The meaning I found in different types of struggling.

Whenever we hear about struggle in video games, a Soulslike isn’t far behind. They are defined by hard gameplay, fuelled by strict mechanics, limited movesets, and precise timing. Struggle is the gameplay. You know it’ll be challenging from the very first enemy encounter, and that tone is set quickly. The difficulty is built in as part of the narrative, aligned with how significant the goal in the story is. There is a lot of work involved in beating such games. Every boss is a wall, every victory is earned.

And yet, I feel strangely empty when I finish games like these. For instance, Elden Ring’s ending just meant my time with it came to an end. I loved Elden Ring. I loved Shadow of the Erdtree even more. I have vivid memories of tough boss fights and the relentless beatings I took, but in the end it all seemed to collapse into accomplishment — short on lessons beyond tenacity.

Recently, I felt a very different kind of struggle, one I hadn’t really experienced before. Not the struggle of overcoming difficulty, but the struggle of enduring the not-so-exciting moments.

The example I’ll give here is a game I recently struggled to complete: Silent Hill f. Bear with me as I go into detail to illustrate how it represents a different type of struggle and the lessons I walked away with. In Silent Hill f, getting the story’s true ending requires at least three playthroughs, each with its own variation. The first playthrough is great — its gameplay is engaging and the plot pulls you forward. The second and third playthroughs? Not so much.

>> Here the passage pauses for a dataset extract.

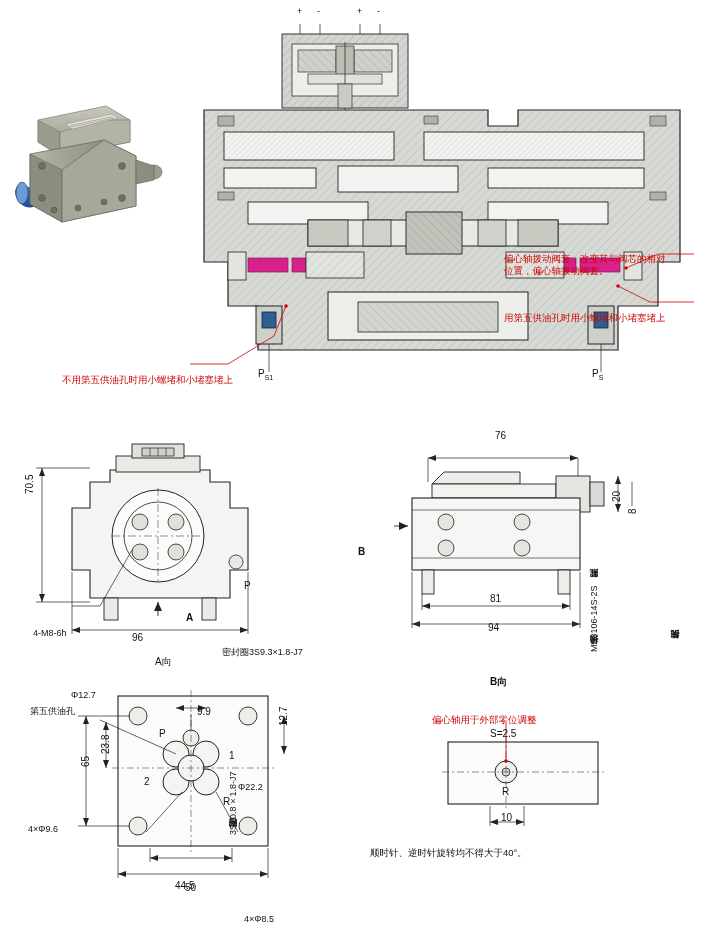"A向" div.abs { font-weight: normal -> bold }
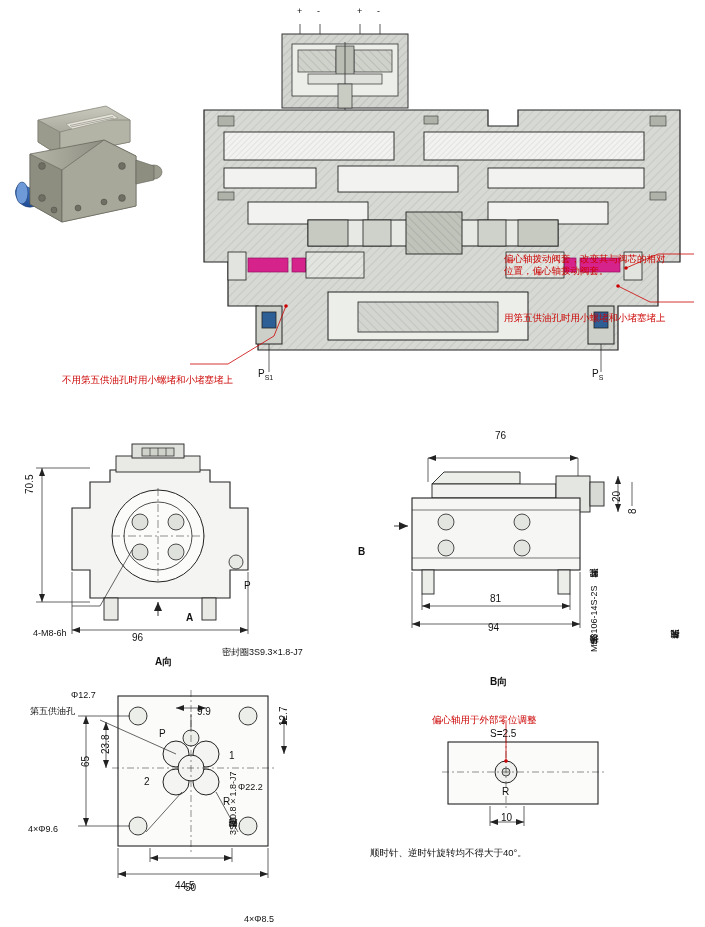"先松开螺母，将供油压力降到7MPa以下，然后才可以调整。" div { html: none -> <div>先松开螺母，将供油压力降到7MPa以下，然后才可以调整。</div> }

The differences between runs are subtle. I began to see the playthroughs as obstacles on the way to the true ending, like chores. It was a draining experience up until the final stretch, where new lore would surface almost as reparation. But each addition piece forced me to reinterpret everything I thought I understood about the story. My grasp on it kept shifting, and I was always just shy of fully piecing it together.

That is, until the true ending.

The true ending ties all the playthroughs together and crowns them as necessary — each one a required fragment for the final picture to make sense. The once mundane and repetitive runs were now painted in a much more purposeful colour. The first couple of playthroughs began to feel like explorations of opposing choices, culminating at their breaking point. It wasn’t just a cheap attempt to keep players in the game — it recontextualized the narrative in a way that made repetitions belong.

The themes in the game revolve around life choices, difficult decisions, and the burden they carry. It feels like living someone’s life through multiple versions of it, making small choices and watching them ripple outward. Each playthrough becomes a journey down a chosen path and its consequences — good or bad — offering a clearer understanding of why characters act the way they do and what led them there. The game examines how personal choices affect the people closest to you and the delicate task of trying to please others on matters that are largely individual. The mediation between one’s agency the expectation of others.

Silent Hill f turned out to be difficult not because it challenged my skill, but because it tested my patience. It dulls the experience on purpose before delivering its quite worthy reward. There were moments when I felt like giving up and watching the endings online instead. I’m glad I didn’t.

I remember the bosses in Elden Ring.

I remember the meaning of Silent Hill.